Nel 1940, la Germania aveva invaso la Francia, l'Italia aveva attaccato la Grecia, il Capo del Governo rumeno Ion Antonescu si era alleato con l'Italia e la Germania: il Regno di Jugoslavia si trovava senza più alleati e circondato da Nazioni ostili. Senza tener conto dell'opinione pubblica filo occidentale[11], considerando la situazione di arretratezza e di scarso armamento dell'esercito[10], il Reggente decise, il 4 marzo 1941, di siglare col Ministro tedesco von Ribbentrop, l'adesione al Patto Tripartito, strappando alla Germania la promessa che l'esercito di Berlino non avrebbe utilizzato la Jugoslavia come campo di battaglia per contrastare l'invio di truppe britanniche sul fronte ellenico.
Il crollo
L'adesione jugoslava al Patto Tripartito provocò in tutto il Paese reazioni di condanna. Il 27 marzo 1941, il generale Dušan Simović fece un colpo di Stato supportato dagli Inglesi col quale fece arrestare il Primo Ministro Dragiša Cvetković e il Ministro degli Esteri Aleksandar Cincar-Marković e depose il Reggente Paolo, mettendo sul trono il giovane principe ereditario, Pietro.
Pietro II e Simović presero contatti con gli Alleati per sconfessare gli accordi con l'Asse e iniziare una nuova politica antitedesca.
Il 6 aprile 1941, la Wehrmacht iniziò l'invasione della Jugoslavia: mentre le forze di terra avanzavano su più fronti, la Luftwaffe bombardò Belgrado per giorni; il 17 aprile il Governo decise di capitolare.
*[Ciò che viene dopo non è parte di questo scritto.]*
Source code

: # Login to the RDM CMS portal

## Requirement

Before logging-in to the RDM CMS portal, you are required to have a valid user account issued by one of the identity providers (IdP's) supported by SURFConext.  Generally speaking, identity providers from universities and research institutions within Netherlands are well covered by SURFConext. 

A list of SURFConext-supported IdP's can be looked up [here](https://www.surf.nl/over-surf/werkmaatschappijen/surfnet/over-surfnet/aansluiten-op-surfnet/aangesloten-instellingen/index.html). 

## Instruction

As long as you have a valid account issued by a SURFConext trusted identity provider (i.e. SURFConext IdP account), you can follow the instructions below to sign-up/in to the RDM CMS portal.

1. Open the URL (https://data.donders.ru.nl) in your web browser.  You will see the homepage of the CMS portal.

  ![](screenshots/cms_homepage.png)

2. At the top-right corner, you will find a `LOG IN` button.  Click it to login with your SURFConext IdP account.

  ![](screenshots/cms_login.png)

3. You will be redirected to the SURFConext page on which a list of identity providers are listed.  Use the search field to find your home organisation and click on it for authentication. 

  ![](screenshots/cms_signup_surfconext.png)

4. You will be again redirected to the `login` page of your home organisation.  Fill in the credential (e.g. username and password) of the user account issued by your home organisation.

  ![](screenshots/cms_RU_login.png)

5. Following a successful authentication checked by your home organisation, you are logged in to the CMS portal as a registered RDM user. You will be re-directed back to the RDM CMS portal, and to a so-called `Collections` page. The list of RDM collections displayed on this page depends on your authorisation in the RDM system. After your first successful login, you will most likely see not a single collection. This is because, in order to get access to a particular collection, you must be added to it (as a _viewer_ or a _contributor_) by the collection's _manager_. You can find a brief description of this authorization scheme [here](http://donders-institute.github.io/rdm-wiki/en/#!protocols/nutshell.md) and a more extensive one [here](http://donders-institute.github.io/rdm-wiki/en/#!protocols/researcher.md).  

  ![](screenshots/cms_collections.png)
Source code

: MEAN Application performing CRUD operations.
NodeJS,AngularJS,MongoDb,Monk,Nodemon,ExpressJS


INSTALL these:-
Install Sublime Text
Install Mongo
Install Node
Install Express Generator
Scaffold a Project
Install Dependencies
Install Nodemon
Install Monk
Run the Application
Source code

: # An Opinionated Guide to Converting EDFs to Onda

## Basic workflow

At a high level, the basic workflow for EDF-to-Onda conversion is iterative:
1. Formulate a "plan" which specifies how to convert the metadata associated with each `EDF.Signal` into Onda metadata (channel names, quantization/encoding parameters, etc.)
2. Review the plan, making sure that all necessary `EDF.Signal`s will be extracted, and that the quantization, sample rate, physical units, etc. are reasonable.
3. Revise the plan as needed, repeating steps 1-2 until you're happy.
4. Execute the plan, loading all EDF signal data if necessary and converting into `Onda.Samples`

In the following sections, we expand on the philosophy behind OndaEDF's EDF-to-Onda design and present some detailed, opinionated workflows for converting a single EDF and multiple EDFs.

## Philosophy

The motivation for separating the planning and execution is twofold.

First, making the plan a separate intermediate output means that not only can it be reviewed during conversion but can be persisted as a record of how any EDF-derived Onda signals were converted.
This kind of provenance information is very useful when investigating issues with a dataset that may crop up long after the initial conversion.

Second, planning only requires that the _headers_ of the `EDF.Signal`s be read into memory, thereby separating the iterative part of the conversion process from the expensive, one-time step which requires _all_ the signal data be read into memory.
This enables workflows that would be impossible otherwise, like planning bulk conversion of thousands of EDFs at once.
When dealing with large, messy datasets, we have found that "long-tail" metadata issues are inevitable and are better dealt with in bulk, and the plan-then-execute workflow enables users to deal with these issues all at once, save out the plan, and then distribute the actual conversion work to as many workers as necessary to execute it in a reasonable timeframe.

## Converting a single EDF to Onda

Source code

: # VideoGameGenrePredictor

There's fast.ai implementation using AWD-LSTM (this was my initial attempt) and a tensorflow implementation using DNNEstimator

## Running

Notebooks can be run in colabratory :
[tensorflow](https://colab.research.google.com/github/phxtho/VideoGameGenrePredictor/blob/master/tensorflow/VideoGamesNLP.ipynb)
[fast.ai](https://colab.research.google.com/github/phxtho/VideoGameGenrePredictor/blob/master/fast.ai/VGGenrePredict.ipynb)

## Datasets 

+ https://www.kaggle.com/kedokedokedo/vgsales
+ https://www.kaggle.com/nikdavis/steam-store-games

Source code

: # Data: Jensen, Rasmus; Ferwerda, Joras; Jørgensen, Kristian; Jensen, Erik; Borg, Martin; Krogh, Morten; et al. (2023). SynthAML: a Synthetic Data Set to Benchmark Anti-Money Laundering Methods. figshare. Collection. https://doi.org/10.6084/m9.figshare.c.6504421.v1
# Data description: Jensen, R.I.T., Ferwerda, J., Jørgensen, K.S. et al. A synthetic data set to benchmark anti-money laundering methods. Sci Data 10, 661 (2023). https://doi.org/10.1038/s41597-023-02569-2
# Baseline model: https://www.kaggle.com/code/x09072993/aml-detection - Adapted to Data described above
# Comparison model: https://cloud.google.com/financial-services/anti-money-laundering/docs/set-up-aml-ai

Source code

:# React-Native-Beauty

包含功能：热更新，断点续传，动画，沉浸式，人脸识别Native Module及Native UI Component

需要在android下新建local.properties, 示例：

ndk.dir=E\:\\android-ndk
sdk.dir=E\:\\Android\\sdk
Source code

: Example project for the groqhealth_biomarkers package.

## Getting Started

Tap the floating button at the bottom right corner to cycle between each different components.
Il Re e il Primo Ministro fuggirono a Londra e il Regno fu diviso: la Germania annetté parte della Slovenia e il Banato, l'Italia creò un proprio governatorato che comprendeva la Dalmazia, parte della Slovenia e la costa montenegrina, mentre l'Ungheria si annetté la Voivodina e parte della Croazia. Il Kosovo fu unito all'Albania insieme ad alcuni territori della Macedonia che fu, invece, per la gran parte inglobata dalla Bulgaria. Venne creato lo Stato Indipendente di Croazia in mano alle forze degli Ustascia, governato da Ante Pavelić, mentre a Belgrado s'insediò un governo filonazista che amministrava un territorio limitato quasi alla sola Serbia, con a capo il generale Milan Nedić.
Nel paese il governo collaborazionista serbo e gli ustascia furono duramente contrastati da due differenti forze di resistenza: quella dei nazionalisti monarchici cetnici di Dragoljub Mihailović e quella dei partigiani antifascisti di Josip Broz Tito. Re Pietro II nominò Mihailovic comandante in capo delle forze di liberazione, ma nell'agosto 1944, su pressione alleata, lo sostituì con Tito.
Nell'ottobre 1944 i sovietici arrivarono a Belgrado e i partigiani titini sconfissero nell'aprile 1945 i cetnici. Il 29 novembre 1945 fu proclamata la Repubblica Socialista Federale di Jugoslavia.
- La Jugoslavia occupata nel periodo 1941-43.
- La Jugoslavia occupata nel periodo 1943-44.